*Activity*
In the listing that follows, copy out each line that includes the word "lines".

*Data to use*
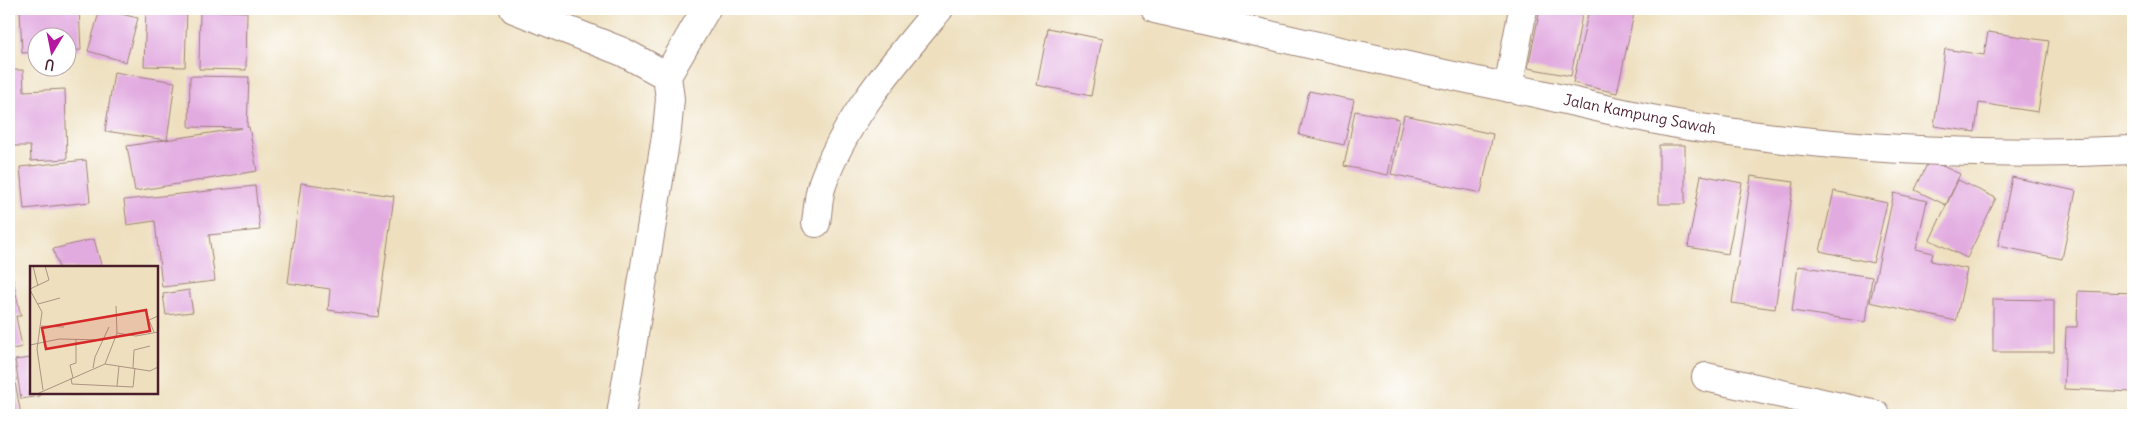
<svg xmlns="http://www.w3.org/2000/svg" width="2142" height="424" viewBox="0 0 2142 424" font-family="Delius,sans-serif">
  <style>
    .building { fill: #e2abe0 }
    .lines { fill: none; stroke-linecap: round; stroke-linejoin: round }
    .street-casing { stroke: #9c8075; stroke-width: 30 }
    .street { stroke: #fff; stroke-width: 28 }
    .labels { text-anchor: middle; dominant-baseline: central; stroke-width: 4.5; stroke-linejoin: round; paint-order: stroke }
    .street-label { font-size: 15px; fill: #4a1f2b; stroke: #fff }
    .inset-road { fill: none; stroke: #ac9384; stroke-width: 1 }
    .view { fill: #d62828; fill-opacity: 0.15; stroke: #d62828; stroke-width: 2.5 }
    .inset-edge { fill: none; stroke: #4a1f2b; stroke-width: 2.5 }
  </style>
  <rect width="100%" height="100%" fill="#fff"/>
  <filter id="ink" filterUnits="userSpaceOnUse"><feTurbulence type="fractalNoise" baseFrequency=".02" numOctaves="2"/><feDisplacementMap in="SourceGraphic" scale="10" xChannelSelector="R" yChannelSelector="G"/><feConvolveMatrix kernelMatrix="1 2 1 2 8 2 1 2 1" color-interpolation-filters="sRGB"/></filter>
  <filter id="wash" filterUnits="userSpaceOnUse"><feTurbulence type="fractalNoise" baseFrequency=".0096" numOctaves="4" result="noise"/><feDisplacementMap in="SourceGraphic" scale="20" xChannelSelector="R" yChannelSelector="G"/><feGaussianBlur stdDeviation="1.12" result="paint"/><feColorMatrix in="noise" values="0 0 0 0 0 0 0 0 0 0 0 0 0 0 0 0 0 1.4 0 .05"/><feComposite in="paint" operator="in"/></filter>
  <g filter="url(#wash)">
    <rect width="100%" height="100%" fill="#eee0bf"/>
    <g id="blocks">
      <!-- building -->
      <path class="building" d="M20,9H79L81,50L68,51V38H38V52L22,53Z
        M100,9L138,18L126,62L88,51Z
        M146,9H187L185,67L144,66Z
        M1540,9H1583L1571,76L1528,68Z
        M1589,9H1635L1617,93L1573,83Z
        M200,10L247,12L246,70L199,69Z
        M1048,28L1102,39L1091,96L1037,85Z
        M1988,32L2049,41L2038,112L1979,103L1975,132L1934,126L1945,49L1984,55Z
        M9,70H23L24,91L65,89L67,159L31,161L30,146H9Z
        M114,72L175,82L167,140L105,131Z
        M190,76L249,77L247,127H249L257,171L135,191L127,146L242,128L189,127Z
        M1309,91L1354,100L1344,145L1299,135Z
        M1355,111L1399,119L1388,175L1344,166Z
        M1404,115L1493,134L1481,193L1391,174Z
        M1659,145H1685V204H1659Z
        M86,160L90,202L24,209L20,167Z
        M1929,160L1960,174L1946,205L1915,190Z
        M1701,175L1742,183L1728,254L1688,247Z
        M1751,176L1794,182L1775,309L1732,303Z
        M2012,177L2076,191L2062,259L1998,246Z
        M1958,180L1996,198L1967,258L1930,240Z
        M301,183L394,196L378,317L328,310L330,289L288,283Z
        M255,186L260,230L209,235L215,281L162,287L155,221L127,225L124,200Z
        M1834,191L1887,203L1873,263L1820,251Z
        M1894,193L1927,201L1916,249L1933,253L1931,261L1967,269L1956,321L1870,302Z
        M94,239L102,268H59L53,249Z
        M9,262L21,316H16L22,347L9,350Z
        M1798,266L1872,277L1866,322L1792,311Z
        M189,290L193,312L166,315L163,294Z
        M2078,291L2133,293V392L2064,389L2066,327H2077Z
        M1993,299L2054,300V352H1993Z
        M31,358V393H40V396L21,399L15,360Z
        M11,360L21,415H9V361Z"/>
    </g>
  </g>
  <g filter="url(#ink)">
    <use href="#blocks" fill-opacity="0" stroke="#9c8075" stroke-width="1"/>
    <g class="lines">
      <!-- street casing -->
      <g class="street-casing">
        <path id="street" d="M514,9L623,52L667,76L670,99L667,130L621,415
          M1155,9C1283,38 1411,68 1540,94C1593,106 1647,120 1701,128C1844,150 1989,157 2133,150
          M667,76L706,9
          M1508,88L1523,9
          M816,223C818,211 818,196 822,185C844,120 896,61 939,9
          M1706,377L1876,415"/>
      </g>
      <!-- street -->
      <use href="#street" class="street"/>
    </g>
  </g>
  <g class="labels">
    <!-- street labels -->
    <g class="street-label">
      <text transform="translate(1640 114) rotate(11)">Jalan Kampung Sawah</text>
    </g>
  </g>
  <!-- overview -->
  <g transform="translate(30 266)">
    <rect width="128" height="128" fill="#eee0bf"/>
    <path class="inset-road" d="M3,0L8,20M0,23L19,14L15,0M0,24L12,46L7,83L13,124M8,38L30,32M86,40L87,67L106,70L128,66M11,60L34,61M124,66L119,54L128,50M0,79L29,73L73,74M75,98L87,67M63,102L65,91L79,61M103,102L104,84L120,80M41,112L42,118L103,121L105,102M43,112L40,99L46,97V73M87,120L89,100M9,127L75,98L120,105L128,101"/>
    <path class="view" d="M116,44L120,65L16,83L12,62Z"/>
    <rect width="128" height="128" class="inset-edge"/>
  </g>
  <!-- margin -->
  <rect width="2142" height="424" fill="none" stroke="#fff" stroke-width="30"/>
  <!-- north arrow -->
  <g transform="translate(52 52) rotate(190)"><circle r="24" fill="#ffffff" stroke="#b7a5aa"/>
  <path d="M0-4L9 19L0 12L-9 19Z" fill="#b5179e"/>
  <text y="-8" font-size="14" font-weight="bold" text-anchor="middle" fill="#4a1f2b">U</text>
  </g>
</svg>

*Problem solution*
    .lines { fill: none; stroke-linecap: round; stroke-linejoin: round }
    <g class="lines">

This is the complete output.